According to the office of the Air Force Surgeon General, there are approximately 10 organ donation requests per year, which are approved through AFMOA. However, approval to undergo the procedure does not excuse Airmen from potential risks to their health or career.
"I counseled (Garcia) about the elective treatment and his subsequent ineligibility for disability compensation for any adverse residuals incurred secondary to the elective treatment," Dunn said. "If he's on a long-term profile, he may need to go through the medical evaluation board."
Garcia was expected to have a full recovery, but he knew risks were still a factor. With the possibility of complications resulting in removal from the military, the 15-year technical sergeant was steadfast in his decision to press forward with the procedure.

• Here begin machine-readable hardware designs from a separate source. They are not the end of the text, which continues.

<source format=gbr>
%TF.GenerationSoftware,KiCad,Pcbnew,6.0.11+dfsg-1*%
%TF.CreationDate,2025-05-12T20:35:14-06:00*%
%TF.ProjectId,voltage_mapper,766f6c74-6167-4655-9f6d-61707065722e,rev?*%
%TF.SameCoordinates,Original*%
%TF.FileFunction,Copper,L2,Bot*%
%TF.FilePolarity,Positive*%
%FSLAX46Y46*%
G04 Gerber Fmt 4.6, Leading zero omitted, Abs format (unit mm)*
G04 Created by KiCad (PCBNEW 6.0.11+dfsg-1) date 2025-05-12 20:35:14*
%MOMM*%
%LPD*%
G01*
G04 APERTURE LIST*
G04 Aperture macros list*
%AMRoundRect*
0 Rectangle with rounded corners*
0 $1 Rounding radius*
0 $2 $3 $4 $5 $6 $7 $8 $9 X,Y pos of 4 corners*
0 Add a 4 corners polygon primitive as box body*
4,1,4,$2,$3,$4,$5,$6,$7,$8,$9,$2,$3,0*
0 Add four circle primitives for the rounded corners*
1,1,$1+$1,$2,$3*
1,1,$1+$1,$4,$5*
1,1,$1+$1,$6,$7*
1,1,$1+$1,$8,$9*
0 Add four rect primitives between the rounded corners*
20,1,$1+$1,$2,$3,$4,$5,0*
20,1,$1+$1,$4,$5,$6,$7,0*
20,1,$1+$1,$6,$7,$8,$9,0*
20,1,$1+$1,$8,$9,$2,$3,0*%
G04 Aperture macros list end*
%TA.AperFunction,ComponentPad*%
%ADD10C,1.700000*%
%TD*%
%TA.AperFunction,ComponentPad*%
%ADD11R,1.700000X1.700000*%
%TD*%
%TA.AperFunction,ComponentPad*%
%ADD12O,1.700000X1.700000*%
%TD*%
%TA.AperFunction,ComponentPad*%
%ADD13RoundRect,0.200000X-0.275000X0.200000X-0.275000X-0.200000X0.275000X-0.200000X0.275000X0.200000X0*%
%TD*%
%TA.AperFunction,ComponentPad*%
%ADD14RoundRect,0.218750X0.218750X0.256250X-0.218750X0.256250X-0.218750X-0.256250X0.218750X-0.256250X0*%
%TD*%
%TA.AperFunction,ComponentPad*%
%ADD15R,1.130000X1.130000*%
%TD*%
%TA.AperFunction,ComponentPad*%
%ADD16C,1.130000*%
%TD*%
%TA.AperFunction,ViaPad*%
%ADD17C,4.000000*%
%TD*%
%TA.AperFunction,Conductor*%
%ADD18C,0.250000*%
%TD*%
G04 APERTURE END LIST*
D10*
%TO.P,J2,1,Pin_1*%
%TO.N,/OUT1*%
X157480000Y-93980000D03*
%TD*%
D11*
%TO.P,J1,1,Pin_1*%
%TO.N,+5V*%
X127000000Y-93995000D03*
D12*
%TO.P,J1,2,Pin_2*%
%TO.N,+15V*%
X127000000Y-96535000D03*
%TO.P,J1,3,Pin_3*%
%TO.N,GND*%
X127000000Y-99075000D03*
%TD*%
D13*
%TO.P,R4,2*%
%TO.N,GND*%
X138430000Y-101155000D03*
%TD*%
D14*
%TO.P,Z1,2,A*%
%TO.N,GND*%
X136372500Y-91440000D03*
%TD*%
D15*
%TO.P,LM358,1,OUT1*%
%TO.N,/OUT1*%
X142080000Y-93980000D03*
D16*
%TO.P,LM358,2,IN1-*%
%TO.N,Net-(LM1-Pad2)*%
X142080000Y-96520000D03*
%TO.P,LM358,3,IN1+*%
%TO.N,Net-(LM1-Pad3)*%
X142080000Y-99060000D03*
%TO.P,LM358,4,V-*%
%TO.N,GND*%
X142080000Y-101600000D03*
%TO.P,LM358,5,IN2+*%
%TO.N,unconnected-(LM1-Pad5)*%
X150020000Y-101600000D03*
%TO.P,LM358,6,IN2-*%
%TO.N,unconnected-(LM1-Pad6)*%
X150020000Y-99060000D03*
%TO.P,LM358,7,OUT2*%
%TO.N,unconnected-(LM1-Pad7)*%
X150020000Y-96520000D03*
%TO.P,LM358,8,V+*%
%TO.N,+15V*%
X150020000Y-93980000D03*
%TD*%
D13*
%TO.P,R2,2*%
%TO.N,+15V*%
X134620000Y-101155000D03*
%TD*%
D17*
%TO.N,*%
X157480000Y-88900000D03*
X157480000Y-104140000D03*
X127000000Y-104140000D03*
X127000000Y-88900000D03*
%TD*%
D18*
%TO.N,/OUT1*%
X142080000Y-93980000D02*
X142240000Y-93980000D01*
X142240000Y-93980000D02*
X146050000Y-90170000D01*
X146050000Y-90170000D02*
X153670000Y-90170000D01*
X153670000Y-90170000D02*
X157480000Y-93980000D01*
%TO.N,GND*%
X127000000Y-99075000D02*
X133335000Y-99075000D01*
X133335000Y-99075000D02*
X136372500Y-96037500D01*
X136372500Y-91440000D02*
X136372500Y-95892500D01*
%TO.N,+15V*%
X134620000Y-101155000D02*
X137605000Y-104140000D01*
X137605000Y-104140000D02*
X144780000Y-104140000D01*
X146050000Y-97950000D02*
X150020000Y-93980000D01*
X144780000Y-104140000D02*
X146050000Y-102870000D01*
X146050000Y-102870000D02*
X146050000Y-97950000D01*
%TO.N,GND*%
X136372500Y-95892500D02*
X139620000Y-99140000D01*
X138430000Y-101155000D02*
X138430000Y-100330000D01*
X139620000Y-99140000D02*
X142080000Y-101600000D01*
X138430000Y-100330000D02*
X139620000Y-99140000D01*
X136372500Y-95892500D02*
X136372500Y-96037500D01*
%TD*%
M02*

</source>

"My primary focus right now is my sister, so I mean (my career) kind of comes second," he said approximately a month prior to surgery. "I've been (in the military) going on 15 (years) so if it's time for me to make a change, then its time."
The surgery took place as scheduled with Evelyn Garcia's body accepting her little brother's kidney as its own.

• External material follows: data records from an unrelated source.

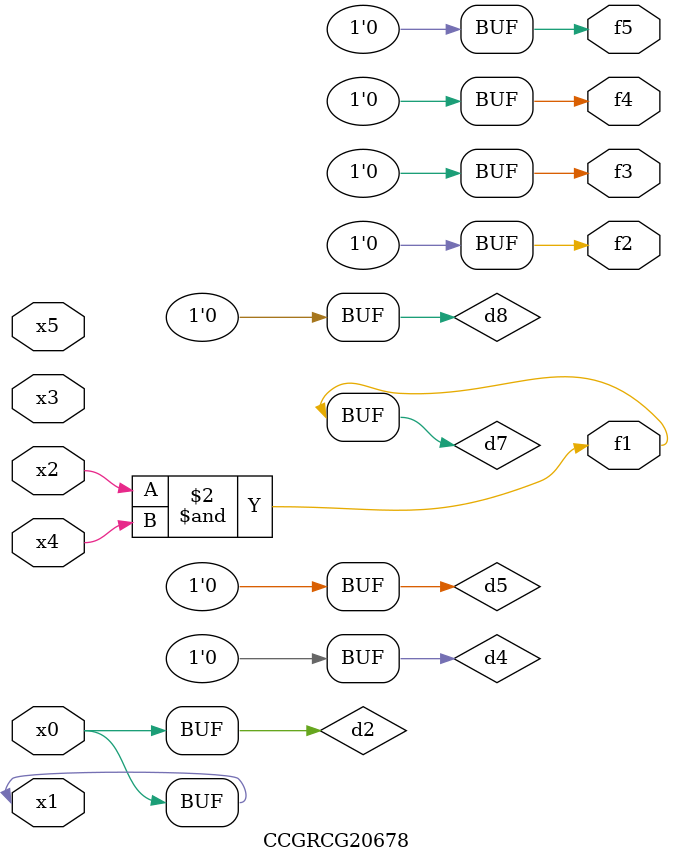
<source format=v>
module CCGRCG20678(
	input x0, x1, x2, x3, x4, x5,
	output f1, f2, f3, f4, f5
);

	wire d1, d2, d3, d4, d5, d6, d7, d8, d9;

	nand (d1, x1);
	buf (d2, x0, x1);
	nand (d3, x2, x4);
	and (d4, d1, d2);
	and (d5, d1, d2);
	nand (d6, d1, d3);
	not (d7, d3);
	xor (d8, d5);
	nor (d9, d5, d6);
	assign f1 = d7;
	assign f2 = d8;
	assign f3 = d8;
	assign f4 = d8;
	assign f5 = d8;
endmodule

</source>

"Surgery went about as smooth as one can pray for," said Garcia in a recent interview. "I received the news immediately as I came to. I remember asking how she was ... however I was too medicated to absorb the good news ... I knew by faith that it was going to work out."
His sister expressed a similar story.
"When I woke up I was struggling to get that mask off because I wanted to know how my brother was doing. That's the first thing I asked after I was able to get the words out," Evelyn said. "The only thing about all this is that I didn't want my baby brother to do this, because he was young and had a family to tend to and because he's my little brother. I'm supposed to be the one there for him, not the other way around.
"But it's like he told me, 'would you have done it for me?' and without missing a beat I replied to him, 'Yes!' Because that's what you do for your brothers and sisters. I guess we are made from the same cloth."
Since the surgery, Garcia has accomplished what he set as his goal three months ago; getting his sister better and returning back to work, now at his new duty station at Hanscom Air Force Base, Mass.
"I have since resumed most of my daily physical activities, and as far as work; I can do everything I did before," Garcia said.
Both brother and sister say the experience has helped them maintain perspective on challenges in life.
"I feel the same as I did before about the surgery," Garcia said. "Try and not dwell over trivial issues and cherish those you love because their life can come to an end in the blink of an eye."
The technical sergeant extended his thanks to his wife for her care, his former medical care provider, the 86th Medical Group, as well as members of the 435th Air Ground Operations Wing to include the 1st CMXS and their squadron commander.
Evelyn was grateful to the medical team who performed the surgery, but mostly she thanked her brother.
"I love my baby brother and that has never changed; I will always love him, but there are no words for what he has done for me," she said. "We were bonded by blood before, but now even more so. We are bonded forevermore, a literal piece of him lives in me now. Thank you, my little brother."
For others who may face the decision or challenges coming with an organ donation, Garcia offers his story and advice.
"I encourage those that are thinking of doing this to definitely do your research, and contact me if you have any questions. I will do my best to share my experience with you to help you make your decision. I pray that you have the same support I had throughout this process. Stay adamant and stay patient. It'll work itself out."
For more information on the organ donation process, consult Air Force Instruction 41-210, par. 2.53; AFI 44-102, par. 6.12; TRICARE Policy Manual section 7.1, chapter 1; TPM section 24.8, chapter 4; and TPM section 24.9, chapter 4.